Es dauert über die Hälfte des Buches, bis wir überhaupt wieder zeitlich an dem Punkt sind, wo das Buch begann und dieser „minimalistische Reisestil“ theoretisch losgehen sollte. Theoretisch. Denn dieses „hektische Abfrühstücken“ ihrer Reiseerfahrungen hört leider auch jetzt nicht auf. Sie springt von Ort zu Ort und Entscheidung zu Entscheidung und von den Reisezielen und ihren Erfahrungen dort erfahren wir fast gar nichts. Immer wieder gibt es gute Passagen, wo sie Entscheidungen reflektiert und mit den Konsequenzen ihres neuen Lebensstils konfrontiert wird, Dinge in Frage stellen muss und wichtige Lebenslektionen lernt. Leider konnte sie diese aber nicht wirklich gut rüberbringen und sie gingen in den sprunghaften, halbherzigen Reisebeschreibungen unter. Erst ganz am Ende des Buches wird es besser und interessanter. Ansonsten bleibt Finke mir fremd, genau wie die Orte, die sie besucht. Ich wollte heulen, denn ich hatte mich SO! SEHR! auf dieses Buch gefreut.

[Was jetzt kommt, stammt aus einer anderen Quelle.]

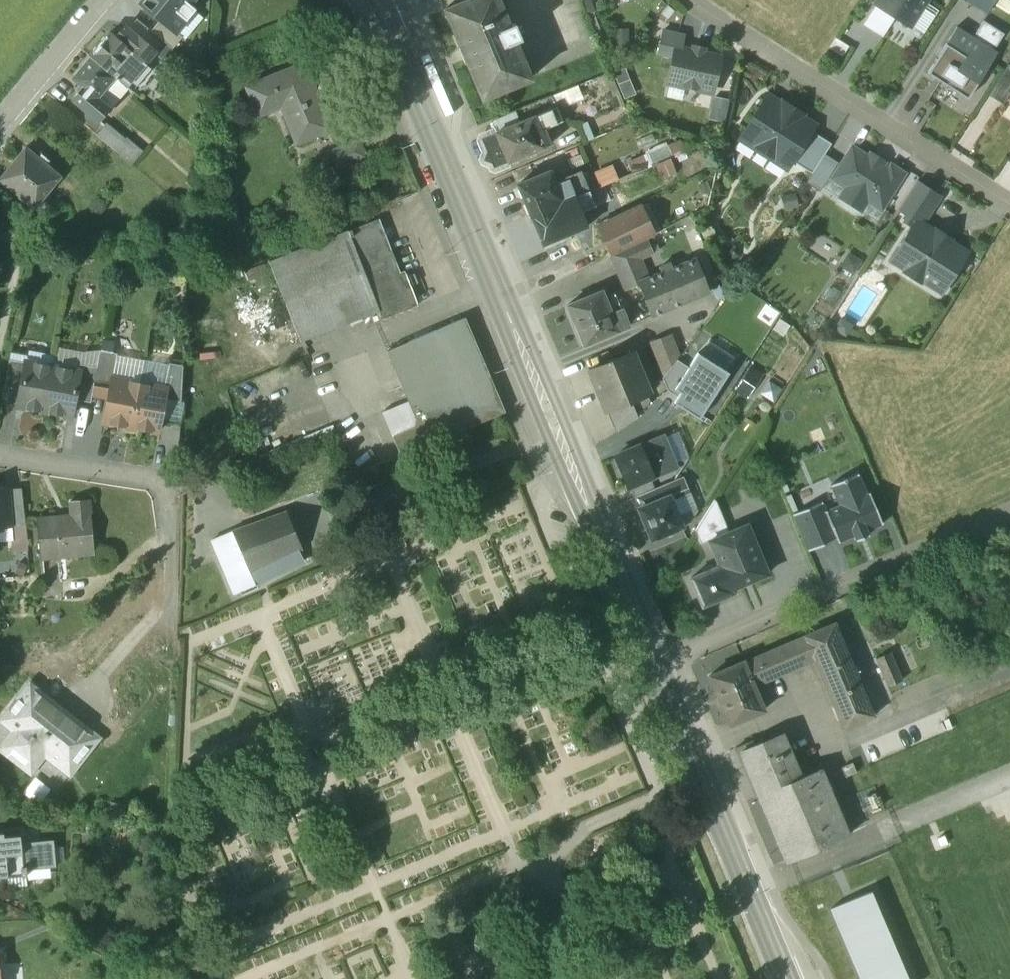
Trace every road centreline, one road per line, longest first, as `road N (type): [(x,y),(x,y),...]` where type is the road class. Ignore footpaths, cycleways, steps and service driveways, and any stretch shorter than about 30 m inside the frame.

Ich möchte nicht sagen, dass das Buch komplett schlecht ist. Doch es steht in starkem Kontrast zu dem, was es verspricht zu sein. Es konnte deshalb meine Erwartungen nicht erfüllen und ich dachte immer wieder, dass man es wohl besser als Memoiren statt als Reisebericht vermarkten sollte. Denn in einem anderen Kontext wäre das Buch durchaus gut gewesen. Auch die Grundaussagen, die sie trifft, kann ich nur unterstreichen. Wer aber – so wie ich – Reiseberichte voller Herzblut und spannenden Erfahrungen eines minimalistischen, nachhaltigen Reisestils lesen möchte, wird leider enttäuscht werden.